Langkah para penghulu di Jawa Timur seharusnya mendapatkan apresiasi dari Kementerian Agama dan masyarakat. Keputusan para penghulu untuk menikahkan calon pengantin hanya pada hari kerja dan di Kantor Urusan Agama (KUA) sangat tepat. Dengan keputusan itu, mereka dengan sukarela menghapuskan perkara yang bersifat "meragukan".
Pemicunya adalah penghulu Romli, Kepala KUA Kecamatan Kota Kediri, Jawa Timur. Ia dituduh melakukan korupsi dengan memungut biaya nikah di atas tarif pemerintah sebesar Rp 30 ribu per pernikahan. Sejak itulah para penghulu se-Jawa Timur menjalankan aksi solidaritas dengan tidak melayani permintaan menikahkan pasangan di luar kantor dan di luar jam kerja.
Bagi para penghulu, menerima uang pemberian dari keluarga pengantin bukan tergolong gratifikasi. Toh, sebagian besar dari mereka tidak pernah menyebutkan besaran tarif. Apalagi KUA memang tidak menganggarkan biaya transportasi buat penghulu yang menikahkan pasangan di luar kantor atau di luar jam kerja. Tradisi ini sudah berjalan puluhan tahun dan dibiarkan saja alias dianggap sah.
Aksi solidaritas itu kontan membingungkan masyarakat, terutama mereka yang masih kuat terikat pada tradisi Jawa. Hari pernikahan biasanya ditetapkan dengan memperhitungkan penanggalan Jawa, sehingga bisa jatuh pada hari atau jam-jam di luar waktu kantor. Selain itu, pada bulan-bulan "sibuk", seperti Dzulhijjah atau Syawal, KUA bisa melayani banyak pasangan, sehingga mereka harus antre.
Sungguh aneh Menteri Agama Suryadharma Ali justru membenarkan tindakan pak penghulu menerima uang pemberian itu. Menteri Agama menilai pemberian itu tidak tergolong gratifikasi. Aturan soal ini memang longgar.
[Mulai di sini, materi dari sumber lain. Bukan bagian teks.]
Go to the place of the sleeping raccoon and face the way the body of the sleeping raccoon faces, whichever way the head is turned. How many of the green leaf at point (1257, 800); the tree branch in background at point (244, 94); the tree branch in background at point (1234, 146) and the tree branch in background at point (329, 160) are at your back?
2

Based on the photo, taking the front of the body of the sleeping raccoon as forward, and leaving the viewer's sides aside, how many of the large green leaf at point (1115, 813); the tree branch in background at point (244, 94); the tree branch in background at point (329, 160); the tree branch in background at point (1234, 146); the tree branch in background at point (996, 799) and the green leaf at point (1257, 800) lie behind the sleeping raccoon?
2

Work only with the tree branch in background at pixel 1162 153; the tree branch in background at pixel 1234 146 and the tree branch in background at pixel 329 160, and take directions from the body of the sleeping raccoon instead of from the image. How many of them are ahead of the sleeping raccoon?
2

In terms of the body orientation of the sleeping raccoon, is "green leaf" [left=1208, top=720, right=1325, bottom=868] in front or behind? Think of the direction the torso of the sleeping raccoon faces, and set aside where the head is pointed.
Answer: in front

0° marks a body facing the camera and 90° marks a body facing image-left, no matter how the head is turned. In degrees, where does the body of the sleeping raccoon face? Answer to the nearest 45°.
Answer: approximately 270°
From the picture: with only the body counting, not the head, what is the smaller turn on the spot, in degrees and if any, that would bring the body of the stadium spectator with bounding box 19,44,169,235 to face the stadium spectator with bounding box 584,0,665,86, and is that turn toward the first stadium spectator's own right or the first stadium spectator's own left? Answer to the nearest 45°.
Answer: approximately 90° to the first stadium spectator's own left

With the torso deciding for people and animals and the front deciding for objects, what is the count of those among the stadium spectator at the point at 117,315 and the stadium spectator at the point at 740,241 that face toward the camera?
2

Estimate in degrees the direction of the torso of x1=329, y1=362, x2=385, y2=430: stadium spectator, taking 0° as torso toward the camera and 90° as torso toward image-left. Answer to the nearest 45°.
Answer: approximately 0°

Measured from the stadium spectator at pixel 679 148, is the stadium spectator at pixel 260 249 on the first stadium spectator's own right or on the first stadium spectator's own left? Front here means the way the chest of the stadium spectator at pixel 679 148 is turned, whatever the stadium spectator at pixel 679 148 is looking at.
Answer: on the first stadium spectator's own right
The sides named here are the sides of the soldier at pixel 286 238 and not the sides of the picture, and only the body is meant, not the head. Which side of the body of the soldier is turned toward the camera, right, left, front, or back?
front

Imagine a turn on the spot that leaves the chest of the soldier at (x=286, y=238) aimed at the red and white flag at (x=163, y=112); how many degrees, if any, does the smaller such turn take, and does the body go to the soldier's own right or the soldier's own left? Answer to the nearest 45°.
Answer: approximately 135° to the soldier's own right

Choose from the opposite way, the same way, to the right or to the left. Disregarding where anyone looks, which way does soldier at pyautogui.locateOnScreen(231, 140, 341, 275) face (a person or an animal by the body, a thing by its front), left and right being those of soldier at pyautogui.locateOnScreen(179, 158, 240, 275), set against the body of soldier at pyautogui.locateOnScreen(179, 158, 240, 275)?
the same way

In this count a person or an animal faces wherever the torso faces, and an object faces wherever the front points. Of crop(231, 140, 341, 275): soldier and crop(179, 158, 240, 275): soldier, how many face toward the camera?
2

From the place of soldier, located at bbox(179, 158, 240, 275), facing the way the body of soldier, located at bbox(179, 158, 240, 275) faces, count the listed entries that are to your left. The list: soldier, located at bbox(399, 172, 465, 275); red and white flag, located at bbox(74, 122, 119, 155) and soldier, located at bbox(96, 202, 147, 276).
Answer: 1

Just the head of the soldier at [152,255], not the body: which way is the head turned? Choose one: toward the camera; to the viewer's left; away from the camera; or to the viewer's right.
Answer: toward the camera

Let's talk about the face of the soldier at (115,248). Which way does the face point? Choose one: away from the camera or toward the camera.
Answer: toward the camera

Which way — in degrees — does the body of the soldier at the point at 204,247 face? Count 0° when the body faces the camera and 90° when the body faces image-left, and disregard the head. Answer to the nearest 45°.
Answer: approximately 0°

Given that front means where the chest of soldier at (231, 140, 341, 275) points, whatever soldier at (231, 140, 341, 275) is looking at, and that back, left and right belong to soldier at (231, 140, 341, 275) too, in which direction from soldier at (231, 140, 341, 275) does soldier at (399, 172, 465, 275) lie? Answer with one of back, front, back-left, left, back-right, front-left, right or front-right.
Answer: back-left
Peraturan Menteri Agama Nomor 11 Tahun 2007 tentang Pencatatan Nikah membolehkan akad nikah dilakukan di luar kantor sepanjang mendapatkan izin dari Kepala KUA.
Repotnya, aturan ini sama sekali tidak menyebutkan soal surat tugas dan biaya transportasi untuk para penghulu yang menikahkan di luar kantor. Lebih lucu lagi, kebanyakan hanya ada satu penghulu di kantor KUA, yakni sang Kepala KUA sendiri. Artinya, dia meminta dan memberikan izin kepada dirinya sendiri. Jika tak boleh menerima uang, mereka tekor, karena harus mengeluarkan biaya sendiri.
Karena itulah, aksi solidaritas para penghulu di Jawa Timur merupakan solusi yang tepat. Berdasarkan UU Tindak Pidana Korupsi, perkara ini sesungguhnya tak bisa dimasukkan ke kategori meragukan. Undang-undang ini terang-benderang menyatakan apa yang dilakukan Romli, dan para penghulu bisa dikategorikan gratifikasi yang diharamkan bagi pegawai negeri.
Selain itu, kasus penghulu Romli membuka modus korupsi berjemaah. Dengan tarif Rp 225 ribu, Romli ternyata tidak mengantonginya sendiri, tapi juga memberikan uang itu kepada banyak pihak, seperti aparat kelurahan atau kecamatan. Kejaksaan pun sudah tepat mengkategorikan kasus Romli dalam perkara korupsi.
Selain itu, Menteri Suryadharma harus membereskan aturan pernikahan agar tidak menimbulkan penafsiran yang keliru di kalangan pegawai Kementerian Agama. Masyarakat juga tak perlu memaksa para penghulu menikahkan anggota keluarganya di rumah.